Baltimore’s pitch for Amazon’s second headquarters was much like the one social activists made after the 2015 riots — if you want to change the world, this is the best place to do it. Trouble is, Amazon appears not to have been particularly interested in the potential for its proposed $5 billion, 50,000-job development project to transform a beleaguered city. Of the 20 places that made its list of finalists, the only one that could qualify as distressed by any rational definition is Newark; mainly, it was a where’s-where list of boomtowns from Austin to Toronto and Raleigh to L.A.
That’s Amazon’s prerogative, of course. It is in fierce competition for talent with other tech giants, and adding another cool city to to its existing uber-cool city home in Seattle makes sense. Indeed, Amazon never said anything about wanting to use its new headquarters to advance social or economic justice goals; it was looking for someplace with a strong workforce, extensive public transportation and an excellent quality of life. We can engage in municipal self-flagelation about our national reputation — murders, cold schools, police corruption and a hospital gown-clad patient escorted by security to a bus stop bench in sub-freezing temperatures — but the lack of an interconnected subway and light rail system probably meant more. That’s presumably why the one Maryland bid to make Amazon’s list was Montgomery County.

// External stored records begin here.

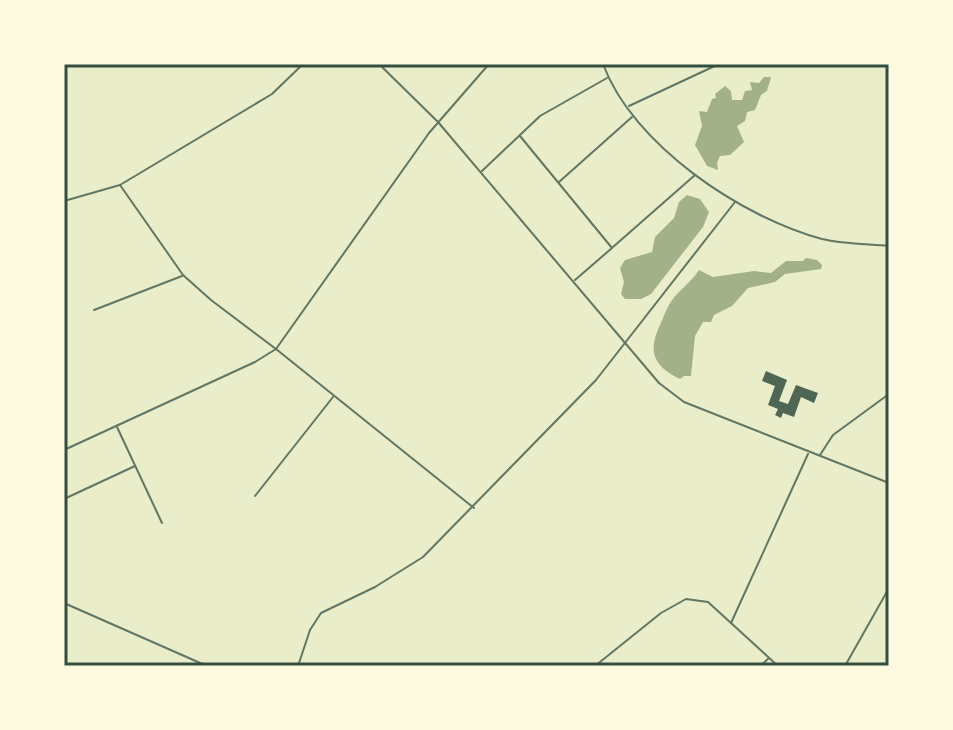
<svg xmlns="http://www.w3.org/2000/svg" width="953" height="730" font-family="'Roboto Condensed',sans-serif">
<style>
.water{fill:#a3b18a}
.building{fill:#4f6655}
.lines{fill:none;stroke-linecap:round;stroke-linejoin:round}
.minor{stroke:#617663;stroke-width:2}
.neatline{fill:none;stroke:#344e41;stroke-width:3}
</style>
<rect width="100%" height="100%" fill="#e9edc9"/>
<g class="water">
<path d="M 764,77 L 771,77 L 767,91 L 761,95 L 755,110 L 747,112 L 745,121 L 737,126 L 744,142 L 730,155 L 720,156 L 717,163 L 718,170 L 707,166 L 695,145 L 702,126 L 699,111 L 707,112 L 712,99 L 716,98 L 715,94 L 725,86 L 731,91 L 732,100 L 742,100 L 745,91 L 752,90 L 750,82 L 759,83 Z"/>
<path d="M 687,195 L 700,199 L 709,212 L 703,227 L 651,294 L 641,299 L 625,299 L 621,294 L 624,282 L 620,268 L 625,260 L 652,252 L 655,237 L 674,218 L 679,202 Z"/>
<path d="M 806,258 L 817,260 L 822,265 L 821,269 L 785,274 L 775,282 L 748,288 L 732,306 L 714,315 L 711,322 L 703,322 L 695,336 L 691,376 L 684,376 L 680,379 C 652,365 648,351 660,325 C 665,314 668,303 678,293 C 685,286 693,279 699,270 L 713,277 L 754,271 L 771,273 L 786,261 L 803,261 Z"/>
</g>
<path class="building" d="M 766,371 L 787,380 L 779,401 L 788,404 L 796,385 L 818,393 L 814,403 L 801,397 L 794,417 L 783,413 L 781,418 L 775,415 L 778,409 L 768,405 L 775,386 L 762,381 Z"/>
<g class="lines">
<g class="minor">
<path d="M 379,64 L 438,122 L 659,383 L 684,402 L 889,483"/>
<path d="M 603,64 C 633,145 741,217 822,239 C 843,244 867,244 889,246"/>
<path d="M 629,106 L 719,64"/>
<path d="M 520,136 L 612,248 L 575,280"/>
<path d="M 482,171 L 540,116 L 607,78"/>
<path d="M 559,182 L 632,117"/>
<path d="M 120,185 L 183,275 L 211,300 L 276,349 L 474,508"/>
<path d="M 64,201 L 120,185 L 272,94 L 303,64"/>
<path d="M 613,247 L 695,175"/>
<path d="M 94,310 L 182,276"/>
<path d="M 117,427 L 162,523"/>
<path d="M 64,450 L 255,362 L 276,349 L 429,133 L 489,64"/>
<path d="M 820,455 L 833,435 L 889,394"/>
<path d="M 255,496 L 333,397"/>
<path d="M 64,499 L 135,466"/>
<path d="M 64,603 L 207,666"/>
<path d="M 731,623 L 808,454"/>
<path d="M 298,666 L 310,630 L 321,613 L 375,587 L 423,557 L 596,380 L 735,202"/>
<path d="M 595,666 L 661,613 L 686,599 L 708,602 L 778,666"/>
<path d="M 760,666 L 768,659"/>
<path d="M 845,666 L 889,588"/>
</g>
</g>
<rect width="953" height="730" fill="none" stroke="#fefae0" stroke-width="132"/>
<rect x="66" y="66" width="821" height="598" class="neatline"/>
</svg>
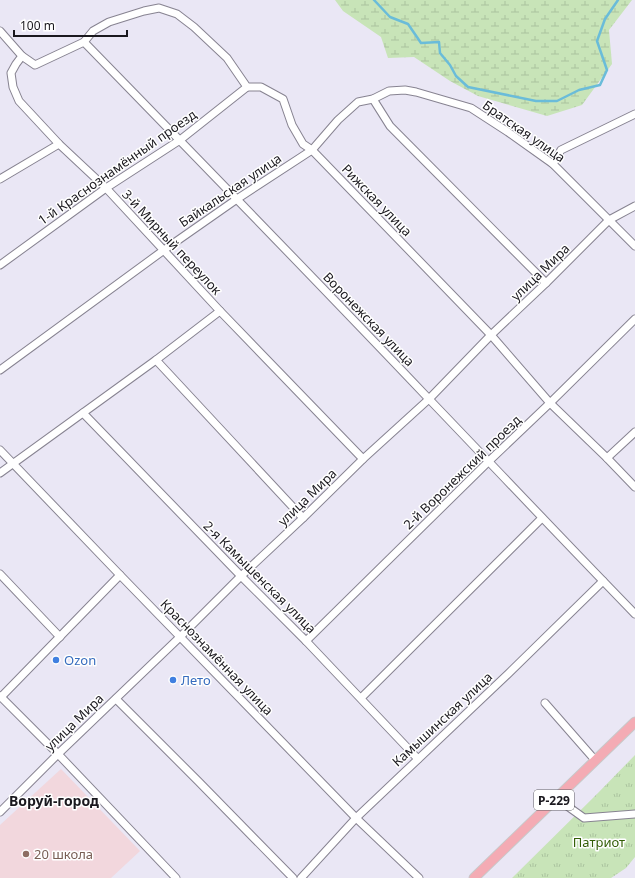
<svg xmlns="http://www.w3.org/2000/svg" width="635" height="878" viewBox="0 0 635 878" font-family="'Noto Sans',sans-serif">
  <style>
    .education { fill: #f2d7dd }
    .grass { fill: url(#grass-tufts) }
    .wetland { fill: url(#wetland-marsh) }
    .lines { fill: none; stroke-linecap: round; stroke-linejoin: round }
    .stream { stroke: #6abcd9; stroke-width: 2.5 }
    .minor-casing { stroke: #878391; stroke-width: 9 }
    .major-casing { stroke: #c8c8c9; stroke-width: 11 }
    .minor { stroke: #fff; stroke-width: 7 }
    .major { stroke: #f4abb4; stroke-width: 9 }
    .shop-dot { fill: #3f7fe0; stroke: #fff; stroke-width: 1.5 }
    .education-dot { fill: #8d6e63; stroke: #fff; stroke-width: 1.5 }
    .labels { text-anchor: middle; dominant-baseline: central; stroke-width: 3; stroke-linejoin: round; paint-order: stroke }
    .shield { fill: #fff; stroke: #5f5d62; stroke-width: 1 }
    .shield-label { font-size: 12px; font-weight: bold; fill: #1a181e }
    .street-label { font-size: 13px; fill: #1a181e; stroke: #fff }
    .shop-label { font-size: 13px; fill: #366cbe; stroke: #fff; text-anchor: start }
    .park-label { font-size: 13px; fill: #335e06; stroke: #fff }
    .education-label { font-size: 13px; fill: #785e54; stroke: #fff; text-anchor: start }
    .neighbourhood-label { font-size: 14px; font-weight: bold; fill: #1a181e; stroke: #fff }
  </style>
  <defs>
    <pattern id="grass-tufts" width="24" height="20" patternUnits="userSpaceOnUse"><rect width="24" height="20" fill="#c8e4b8"/><path d="M3 7l-1-3M5 7V3M7 7l1-3M15 17l-1-3M17 17v-4M19 17l1-3" fill="none" stroke="#abc39e"/></pattern>
    <pattern id="wetland-marsh" width="20" height="14" patternUnits="userSpaceOnUse"><rect width="20" height="14" fill="#c8e4b8"/><path d="M1 5h8M5 5V1M11 12h8M15 12V8" fill="none" stroke="#abc39e"/></pattern>
  </defs>
  <rect width="100%" height="100%" fill="#eae7f5"/>
  <polygon class="education" points="61,769 140,851 111,878 0,878 0,825"/>
  <polygon class="grass" points="635,755 635,857 626,868 611,878 512,878 597,794"/>
  <polygon class="wetland" points="335,0 632,0 609,30 612,64 582,105 547,116 478,96 450,81 414,57 388,58 381,37 343,11"/>
  <g class="lines">
    <polyline class="stream" points="374,0 390,17 408,24 421,43 439,42 440,53 450,65 456,76 468,87 536,101 557,101 579,90 600,85 607,70 597,41 605,19 618,0"/>
    <defs>
      <g id="minor">
        <polyline points="0,31 22,56 16,64 11,73 13,87 19,101 59,144 106,188 220,311 363,459"/>
        <path d="M 84,42 C 199,160 314,278 428,398 C 497,470 565,542 635,614"/>
        <polyline points="22,56 35,65 84,42 93,31 109,22 144,11 159,8 177,14 194,27 227,58 247,87 261,87 283,99 292,125 303,144 312,150 491,335 550,403 607,458 635,487"/>
        <polyline points="373,99 390,126 546,283"/>
        <polyline points="553,164 561,150 635,114"/>
        <polyline points="0,179 59,144"/>
        <polyline points="0,265 106,188 180,140 247,87"/>
        <polyline points="156,360 303,518"/>
        <polyline points="0,370 164,250 237,199 312,150 338,120 358,102 373,99 389,91 405,90 416,92 471,108 508,132 553,164 635,246"/>
        <polyline points="83,413 241,576 306,641 418,759"/>
        <polyline points="0,450 120,575 356,818 419,878"/>
        <polyline points="607,458 635,432"/>
        <polyline points="0,473 156,360 220,311"/>
        <polyline points="0,574 60,637"/>
        <polyline points="306,641 488,462 550,403 635,319"/>
        <polyline points="0,696 58,754 176,878"/>
        <polyline points="1,697 120,575"/>
        <polyline points="361,698 542,518"/>
        <polyline points="116,699 198,781 293,878"/>
        <polyline points="545,703 595,760"/>
        <polyline points="556,798 584,818 635,814"/>
        <polyline points="0,812 58,754 181,636 241,576 303,518 363,459 429,399 491,335 546,283 609,220 635,206"/>
        <polyline points="301,878 356,818 509,673 603,581"/>
      </g>
      <polyline id="major" points="474,878 635,722"/>
    </defs>
    <use href="#minor" class="minor-casing"/>
    <use href="#major" class="major-casing"/>
    <use href="#minor" class="minor"/>
    <use href="#major" class="major"/>
  </g>
  <g class="shop-dot">
    <circle cx="56" cy="660" r="4"/>
    <circle cx="173" cy="680" r="4"/>
  </g>
  <circle class="education-dot" cx="26" cy="854" r="4"/>
  <g class="labels">
    <rect class="shield" x="534" y="790" width="40" height="20" rx="3"/>
    <g class="shield-label">
      <text x="554" y="800">Р-229</text>
    </g>
    <g class="street-label">
      <text transform="translate(524 131) rotate(35)">Братская улица</text>
      <text transform="translate(117 167) rotate(-35)">1-й Краснознамённый проезд</text>
      <text transform="translate(230 190) rotate(-34)">Байкальская улица</text>
      <text transform="translate(377 200) rotate(46)">Рижская улица</text>
      <text transform="translate(172 242) rotate(47)">3-й Мирный переулок</text>
      <text transform="translate(540 272) rotate(-44)">улица Мира</text>
      <text transform="translate(369 319) rotate(46)">Воронежская улица</text>
      <text transform="translate(462 472) rotate(-44)">2-й Воронежский проезд</text>
      <text transform="translate(307 497) rotate(-44)">улица Мира</text>
      <text transform="translate(260 577) rotate(45)">2-я Камышенская улица</text>
      <text transform="translate(217 657) rotate(46)">Краснознамённая улица</text>
      <text transform="translate(442 719) rotate(-43)">Камышинская улица</text>
      <text transform="translate(74 722) rotate(-44)">улица Мира</text>
    </g>
    <g class="shop-label">
      <text x="64" y="660">Ozon</text>
      <text x="181" y="680">Лето</text>
    </g>
    <g class="park-label">
      <text x="599" y="842">Патриот</text>
    </g>
    <g class="education-label">
      <text x="34" y="854">20 школа</text>
    </g>
    <g class="neighbourhood-label">
      <text x="54" y="800">Воруй-город</text>
    </g>
  </g>
  <path d="M14 30v6h113v-6" fill="none" stroke="#1a181e" stroke-width="2"/>
  <text x="20" y="30" font-size="12" fill="#1a181e" stroke="#ffffff" stroke-width="3" paint-order="stroke">100 m</text>
</svg>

But Amazon is missing out on something here, and not just the opportunities presented by the shovel-ready mega-project being developed in Port Covington (where The Sun’s printing plant is located). CEO Jeff Bezos should read, assuming he hasn’t already, the letter BlackRock founder and CEO Lawrence D. Fink wrote this week. The head of a $6 trillion (with a “t”) money management firm told corporate leaders that his company would make decisions with an eye toward the social impact of the firms it invests in. “We … see many governments failing to prepare for the future, on issues ranging from retirement and infrastructure to automation and worker retraining,” he wrote. “As a result, society is increasingly turning to the private sector and asking that companies respond to broader societal challenges. Indeed, the public expectations of your company have never been greater. Society is demanding that companies, both public and private, serve a social purpose. To prosper over time, every company must deliver not only financial performance, but also show how it makes a positive contribution to society.”
Amazon is at the forefront of questions about whether the evolving economy is leaving people behind, from its impact on brick-and-mortar businesses to the treatment of workers in its warehouses to the possibility that robots and drones will replace human workers. Its relentless expansion, innovation and efficiency are at once a great success story and a warning sign about the strength of our social contract. Putting HQ2 in Baltimore (or Detroit or Cleveland or Rochester or Buffalo) wouldn’t have changed that, but it would have at least nodded at a recognition that the company cannot merely perpetuate a system in which a few people and places get richer and the rest are left behind.
That’s the same question Gov. Larry Hogan and the General Assembly face as they decide how much to offer Amazon to entice it to pick Montgomery County. Don’t get us wrong, we dearly hope MoCo gets HQ2, and we’re happy to argue its merits, from its off-the-charts statistics on educational attainment to its nearly unparalleled ethnic and racial diversity. We certainly urge Governor Hogan to go after it whole-heartedly. But should Maryland be willing to offer as much to bring Amazon to what is perennially one of the wealthiest counties in America as it would to a city struggling from a half-century of job losses, disinvestment and population decline? Absolutely, we should offer incentives to bring Amazon to Maryland, but we must be mindful not to put ourselves in a position for decades to come where we’ll be hamstrung from investing where it’s really needed.